Domain	Attempted Creation	Successful Creation	Reuse Skill	# Examples
shopping	21	8	96	180
admin	38	15	108	156
reddit	24	11	14	105
map	13	10	80	109
gitlab	25	11	10	175

R2.2: Shuffling example ordering

We did not compare different example ordering, because the implementation of the WebArena benchmark evaluation enforces a particular order so that conducting earlier tasks does not contaminate the environment to do later tasks, thus we cannot flexibly change example ordering. We conduct all experiments following the original WebArena order. We do agree that example ordering is an interesting angle to analyze the ASI method in future works.

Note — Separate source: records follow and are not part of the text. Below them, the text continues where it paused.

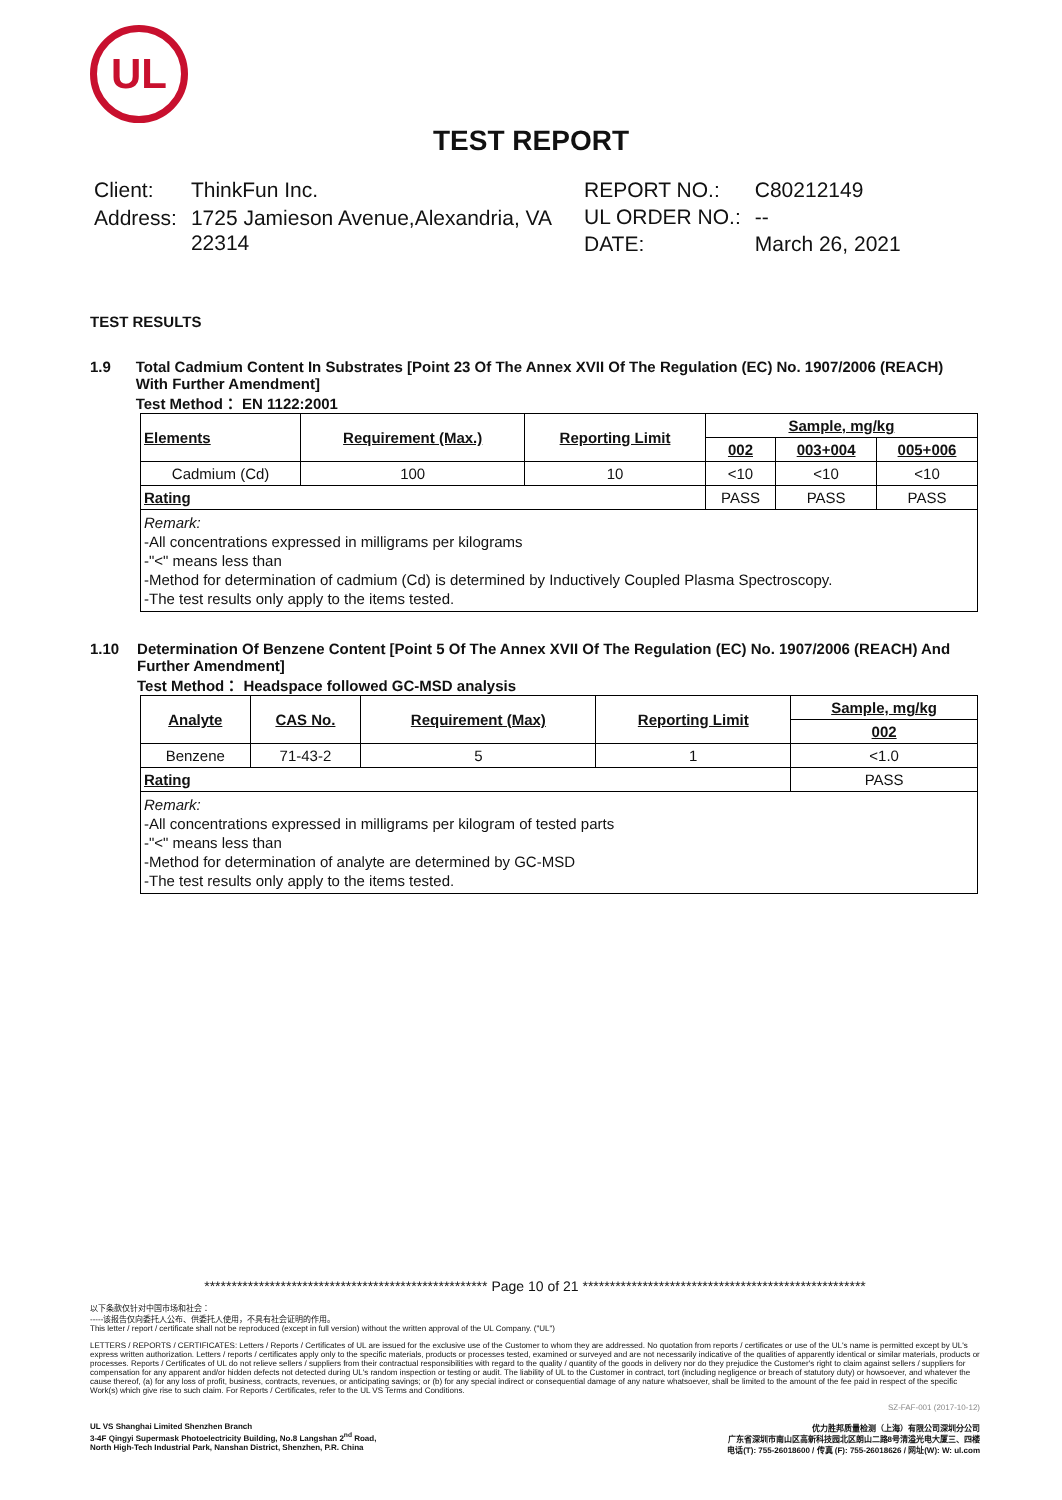UL
TEST REPORT
| Client: | ThinkFun Inc. |
| Address: | 1725 Jamieson Avenue,Alexandria, VA 22314 |
| REPORT NO.: | C80212149 |
| UL ORDER NO.: | -- |
| DATE: | March 26, 2021 |
TEST RESULTS
1.9 Total Cadmium Content In Substrates [Point 23 Of The Annex XVII Of The Regulation (EC) No. 1907/2006 (REACH) With Further Amendment]
Test Method： EN 1122:2001
| Elements | Requirement (Max.) | Reporting Limit | Sample, mg/kg | | |
| --- | --- | --- | --- | --- | --- |
| | | | 002 | 003+004 | 005+006 |
| Cadmium (Cd) | 100 | 10 | <10 | <10 | <10 |
| Rating | | | PASS | PASS | PASS |
| Remark: -All concentrations expressed in milligrams per kilograms -"<" means less than -Method for determination of cadmium (Cd) is determined by Inductively Coupled Plasma Spectroscopy. -The test results only apply to the items tested. | | | | | |
1.10 Determination Of Benzene Content [Point 5 Of The Annex XVII Of The Regulation (EC) No. 1907/2006 (REACH) And Further Amendment]
Test Method： Headspace followed GC-MSD analysis
| Analyte | CAS No. | Requirement (Max) | Reporting Limit | Sample, mg/kg |
| --- | --- | --- | --- | --- |
| | | | | 002 |
| Benzene | 71-43-2 | 5 | 1 | <1.0 |
| Rating | | | | PASS |
| Remark: -All concentrations expressed in milligrams per kilogram of tested parts -"<" means less than -Method for determination of analyte are determined by GC-MSD -The test results only apply to the items tested. | | | | |
**************************************************** Page 10 of 21 ****************************************************
以下条款仅针对中国市场和社会：
-----该报告仅向委托人公布、供委托人使用，不具有社会证明的作用。
This letter / report / certificate shall not be reproduced (except in full version) without the written approval of the UL Company. ("UL")
LETTERS / REPORTS / CERTIFICATES: Letters / Reports / Certificates of UL are issued for the exclusive use of the Customer to whom they are addressed. No quotation from reports / certificates or use of the UL's name is permitted except by UL's express written authorization. Letters / reports / certificates apply only to the specific materials, products or processes tested, examined or surveyed and are not necessarily indicative of the qualities of apparently identical or similar materials, products or processes. Reports / Certificates of UL do not relieve sellers / suppliers from their contractual responsibilities with regard to the quality / quantity of the goods in delivery nor do they prejudice the Customer's right to claim against sellers / suppliers for compensation for any apparent and/or hidden defects not detected during UL's random inspection or testing or audit. The liability of UL to the Customer in contract, tort (including negligence or breach of statutory duty) or howsoever, and whatever the cause thereof, (a) for any loss of profit, business, contracts, revenues, or anticipating savings; or (b) for any special indirect or consequential damage of any nature whatsoever, shall be limited to the amount of the fee paid in respect of the specific Work(s) which give rise to such claim. For Reports / Certificates, refer to the UL VS Terms and Conditions.
SZ-FAF-001 (2017-10-12)
UL VS Shanghai Limited Shenzhen Branch
3-4F Qingyi Supermask Photoelectricity Building, No.8 Langshan 2<sup>nd</sup> Road,
North High-Tech Industrial Park, Nanshan District, Shenzhen, P.R. China
优力胜邦质量检测（上海）有限公司深圳分公司
广东省深圳市南山区高新科技园北区朗山二路8号清溢光电大厦三、四楼
电话(T): 755-26018600 / 传真 (F): 755-26018626 / 网址(W): W: ul.com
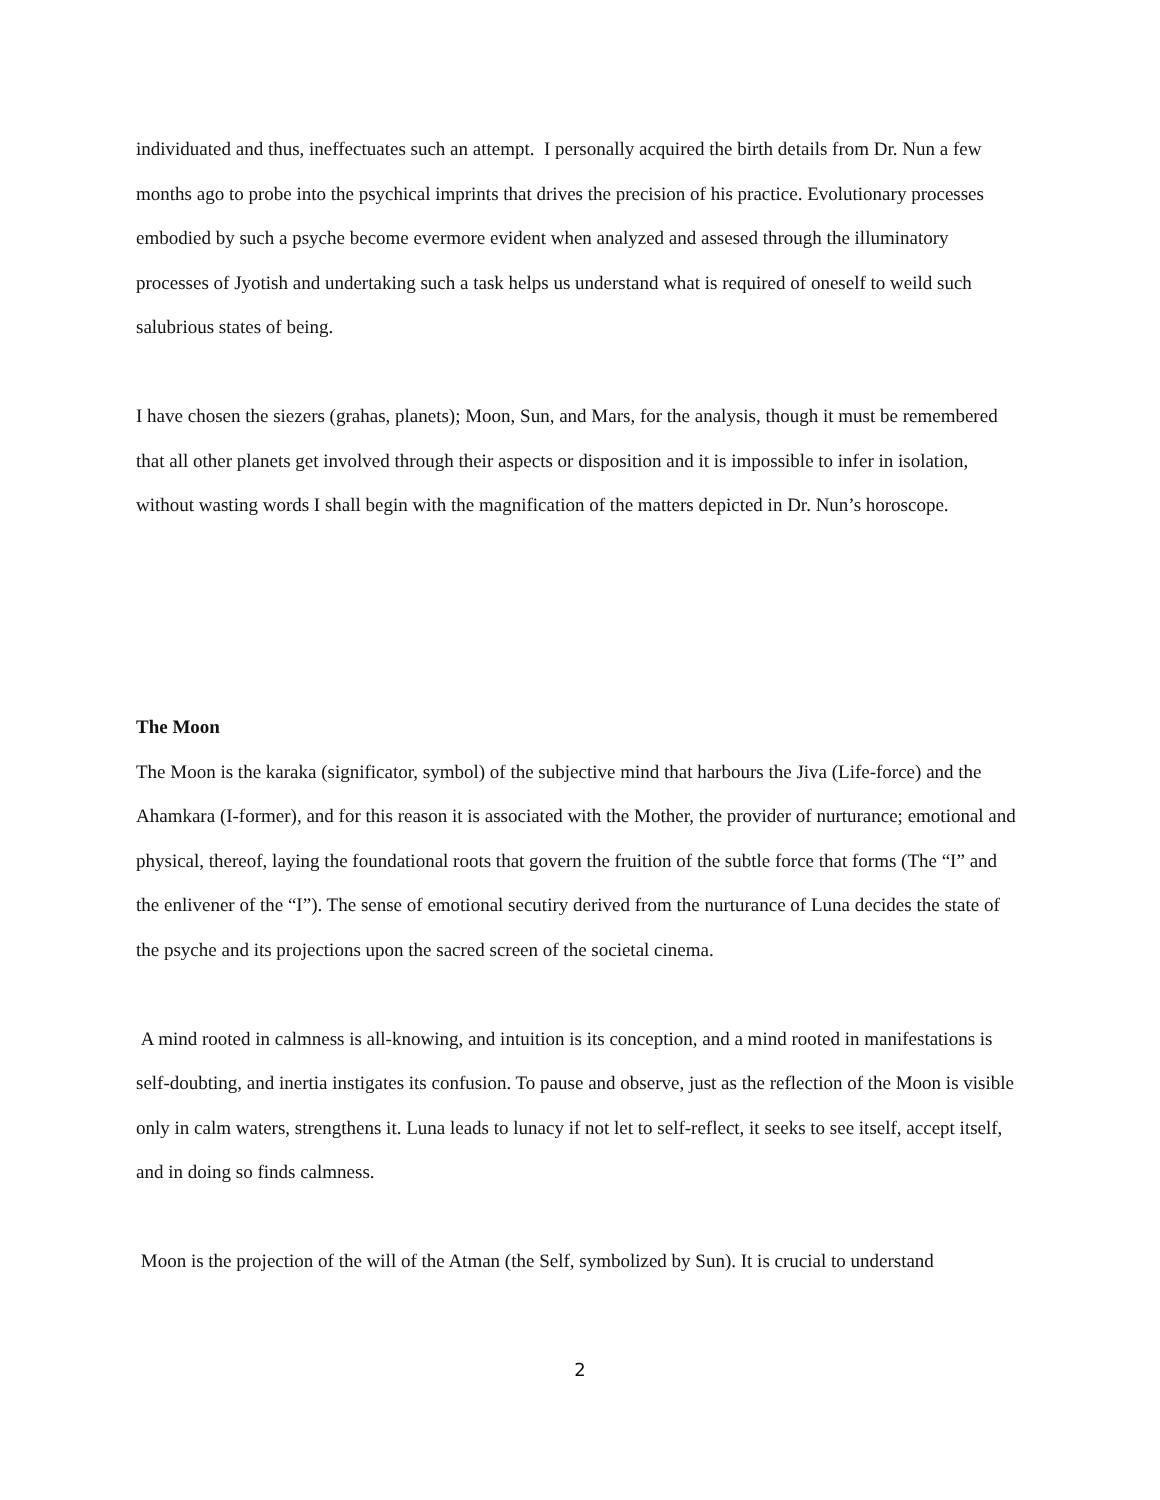individuated and thus, ineffectuates such an attempt. I personally acquired the birth details from Dr. Nun a few months ago to probe into the psychical imprints that drives the precision of his practice. Evolutionary processes embodied by such a psyche become evermore evident when analyzed and assesed through the illuminatory processes of Jyotish and undertaking such a task helps us understand what is required of oneself to weild such salubrious states of being.
I have chosen the siezers (grahas, planets); Moon, Sun, and Mars, for the analysis, though it must be remembered that all other planets get involved through their aspects or disposition and it is impossible to infer in isolation, without wasting words I shall begin with the magnification of the matters depicted in Dr. Nun’s horoscope.
The Moon
The Moon is the karaka (significator, symbol) of the subjective mind that harbours the Jiva (Life-force) and the Ahamkara (I-former), and for this reason it is associated with the Mother, the provider of nurturance; emotional and physical, thereof, laying the foundational roots that govern the fruition of the subtle force that forms (The “I” and the enlivener of the “I”). The sense of emotional secutiry derived from the nurturance of Luna decides the state of the psyche and its projections upon the sacred screen of the societal cinema.
A mind rooted in calmness is all-knowing, and intuition is its conception, and a mind rooted in manifestations is self-doubting, and inertia instigates its confusion. To pause and observe, just as the reflection of the Moon is visible only in calm waters, strengthens it. Luna leads to lunacy if not let to self-reflect, it seeks to see itself, accept itself, and in doing so finds calmness.
Moon is the projection of the will of the Atman (the Self, symbolized by Sun). It is crucial to understand
2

R3: Induction input We provide the reasoning chain of thought and action associated with each action step for the entire episode as the skill induction input. We find reasoning chains-of-thought are sufficient augmentation to actions to induce high-quality skills, where adding additional state information (e.g., webpage accessibility tree) is long and noisy, thus often hurting end-task success rate. We provide the whole episode for induction, because identifying sub-episodes first and then applying skill induction to them would take extra compute, not practically simple, and often hurt performance in our preliminary studies.

R4: Skill verification

Our goal is to test if agents can successfully use induced skills, to achieve this we first need to have the agent (i) reuse the skills, which we encourage via prefix trajectory (with steps rewritten using new skills), and (ii) correctly use the skills, by our evaluation of the agent task re-solving trajectory. So our skill verification does tell if agents can (i) reuse the skill, and (ii) correctly, to solve the task. Note that we do not add the induced skill to the agent’s action space if (i) or (ii) is not passed, to avoid low-quality skills affecting later task-solving processes.

R5: Baseline: add previous episodes directly in context

Thank you for the suggestion. We recognize this is a reasonable baseline and acquire its performance on WebArena – 35.6 in success rate — 4.8 lower than ASI; furthermore, this baseline agent uses an average of 6.3 steps to solve tasks, 26.0% more than ASI, because the agent cannot call high-level skills to achieve more scalable trajectories. We will additionally report this number in the revised paper.

最终决定Accept

2025-07-08

This paper presents Agent Skill Induction (ASI), a novel method for inducing and verifying executable programmatic skills in web agents. The approach is original, practical, and demonstrates clear improvements over baselines like AWM in success rate, efficiency, and generalization across tasks and domains. All reviewers rated the paper above the acceptance threshold, and the authors provided strong rebuttals addressing concerns around clarity, baseline comparisons, ablations, and statistical significance. Reviewers acknowledged the value of the program-based skill representation and its potential for broader agent generalization.